As the Syrian civil war continues to devastate everything in its path, thousands of Syrians are fleeing one insecurity for the next, as the risks of staying overrun the perils of the journey out.
The United Nations predicts there could be up to 4.27 million Syrian refugees by the end of 2015. Some of them will soon call Pittsburgh their home.
Pittsburgh Mayor Bill Peduto, along with 18 other mayors from different cities across the United States, have all co-written a letter to the White House, stating, “We will welcome the Syrian families to make homes and new lives in our cities.”
In total, John Kerry said on Sept. 20 during a visit to Berlin, that the United States plans to accept 85,000 refugees in 2016 and 100,000 in 2017.
It is imperative that Pittsburgh does its part in help the Syrian refugees, simply because this is a problem that requires as much help as it can get. The refugee crisis has created an extremely dangerous and unstable Middle East. Many Syrian refugees have fled to the neighboring countries of Jordan, Lebanon and Iraq. However, these countries lack the infrastructure and resources to meet the extremely high influx of refugees — and Iraq, in particular, has its own insurgent conflicts to deal with, trapping Syrian refugees who have fled there into yet another war zone.
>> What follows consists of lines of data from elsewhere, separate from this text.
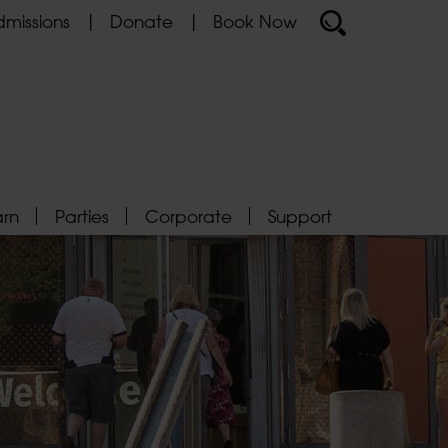
missions
Donate
Book Now
arn
Parties
Corporate
Support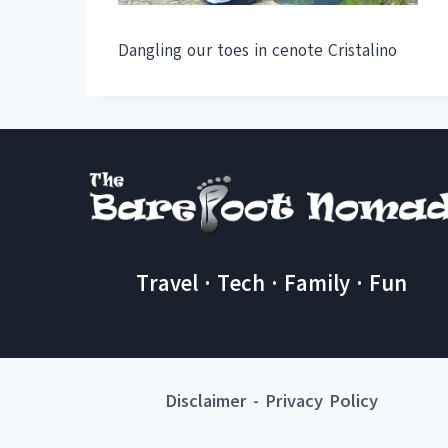
Dangling our toes in cenote Cristalino
Travel · Tech · Family · Fun
Disclaimer
-
Privacy Policy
The consequences are not isolated to the Middle East. Rather, the outcomes of instability ripple into the global economy and create national security issues — seeing that extremist groups tend to take advantage of such volatile political environments and vulnerable peoples.
This is a large reason why the United States has already devoted $4 billion in humanitarian aid since the beginning of the Syrian crisis. Due to the pressures that accompany a large number of refugees, financial aid can only do so much for countries currently hosting refugees.
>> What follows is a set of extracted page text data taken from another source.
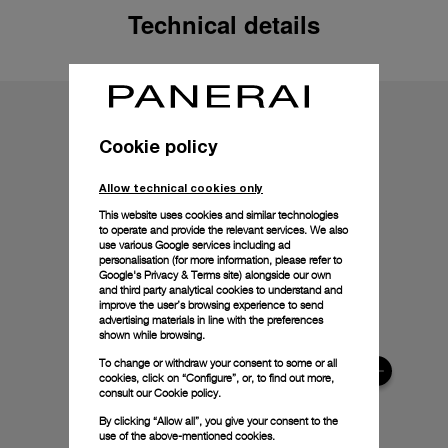
Technical details
Cookie policy
Allow technical cookies only
This website uses cookies and similar technologies
to operate and provide the relevant services. We also
use various Google services including ad
personalisation (for more information, please refer to
Google's Privacy & Terms site
) alongside our own
and third party analytical cookies to understand and
improve the user’s browsing experience to send
advertising materials in line with the preferences
shown while browsing.
To change or withdraw your consent to some or all
cookies, click on “Configure”, or, to find out more,
consult our
Cookie policy.
By clicking “Allow all”, you give your consent to the
use of the above-mentioned cookies.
The United States has agreed to start taking in Syrian refugees to its own soil — to hopefully provide them with the resources and space they need to live better lives and to help exacerbate the growing costs of humanitarian aid currently needed in the Middle East itself.
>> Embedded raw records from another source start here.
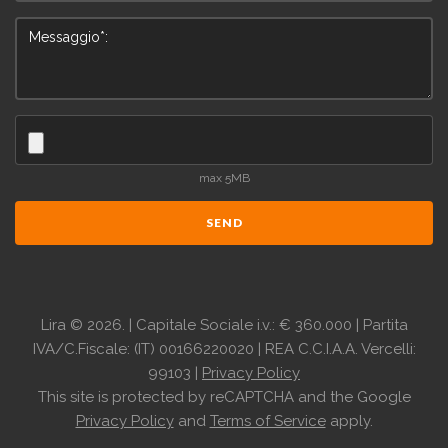
max 5MB
SEND
Lira
©
2026.
| Capitale Sociale i.v.: € 360.000 | Partita
IVA/C.Fiscale: (IT) 00166220020 | REA C.C.I.A.A. Vercelli:
99103 |
Privacy Policy
This site is protected by reCAPTCHA and the Google
Privacy Policy
and
Terms of Service
apply.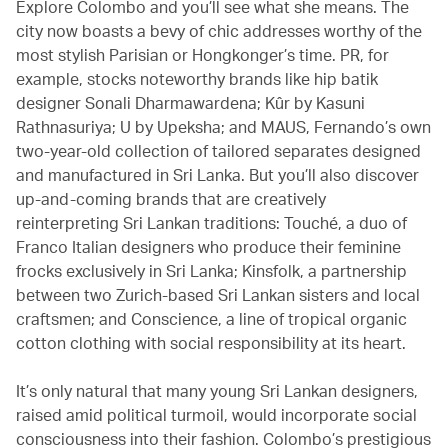
Explore Colombo and you’ll see what she means. The
city now boasts a bevy of chic addresses worthy of the
most stylish Parisian or Hongkonger’s time. PR, for
example, stocks noteworthy brands like hip batik
designer Sonali Dharmawardena; Kûr by Kasuni
Rathnasuriya; U by Upeksha; and MAUS, Fernando’s own
two-year-old collection of tailored separates designed
and manufactured in Sri Lanka. But you’ll also discover
up-and-coming brands that are creatively
reinterpreting Sri Lankan traditions: Touché, a duo of
Franco Italian designers who produce their feminine
frocks exclusively in Sri Lanka; Kinsfolk, a partnership
between two Zurich-based Sri Lankan sisters and local
craftsmen; and Conscience, a line of tropical organic
cotton clothing with social responsibility at its heart.
It’s only natural that many young Sri Lankan designers,
raised amid political turmoil, would incorporate social
consciousness into their fashion. Colombo’s prestigious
Housing refugees will promote an atmosphere of inclusivity in our city. It won’t be easy — but it won’t be impossible.
The Islamic Center of Pittsburgh will be one of many to help Syrian refugees transition into Pittsburgh by providing them with resources such as a food pantry, community-donated items and support programs that will surround them with a network of supportive Pittsburghers.
A difficult challenge will be finding housing for the refugees.
“This will also be one of the biggest limiting factors in bringing more refugees to Pittsburgh,” Permveer Longia, a Pitt Pulse fellow volunteering for the Center, said in an email.
“Fortunately, there are still many houses in many neighborhoods that are still unoccupied. These houses are the remnants of a drastic population decrease that took place over the course of the 20th century in Pittsburgh, and the city only recently started to rise in its population for the first time in decades,” Longia said.
After the decline of the steel industry in Pittsburgh, many residents cleared out — leaving room in houses and apartments for the next wave of Pittsburghers to come make a living, like Syrian refugees.
The influx of refugees “will eventually be a big problem,” according to Longia, “but for the time there is certainly room for population growth.” In fact, through his “Welcoming Pittsburgh Initiative,” Mayor Peduto already hopes to increase the city’s population by 20,000 within the next 10 years.
The city will just need to make sure that said housing is affordable, as “refugee service organizations are limited in how much they can pay to house refugees on the money that is allocated to them by their funding sources,” Longia said.
The Jewish Family & Children’s Service of Pittsburgh is one organization that already works with helping refugees from countries like Congo and Myanmar transition to life in Pittsburgh. They help support about 500 individuals from about 120 families through helping to pay first month’s rent if needed, bringing them to social security services, Medicaid and teaching them how to get around the city.
“It can be really hard to start here,” Leslie Aizenman, the director of refugee and immigrant services at JFCS, said.
“What we really need is housing and jobs … We don’t want to take people here if there’s not affordable housing and jobs,” Aizenman said.
While their services will be essential in facilitating the transitions of refugees, nonprofits alone cannot take on this economic challenge. Pittsburgh will have to work with private investors and employers to give these refugees the same oppurtunities as other Pittsburghers.
In the city that inspired “Mr. Rogers’ Neighborhood,” we have the capabilities to accept these refugees into our communities — but this will require everyone to embrace this mindset. Business owners cannot gloss over job applications from refugees, landlords cannot overcharge them for rent and parents must teach their children how to respect others’ cultures in Pittsburghs public schools.
Furthermore, for the current Pittsburgh residents who may have security concerns regarding the coming of Syrian refugees, the city can be transparent in its screening and protective measures it will use during the transition. Making the process apparent to all residents will give them a better idea of who will be coming and will hopefully reduce any stigmas that may be associated with the refugees as well.
We are about to have new neighbors. Let’s make it a kind, comprehensive welcome.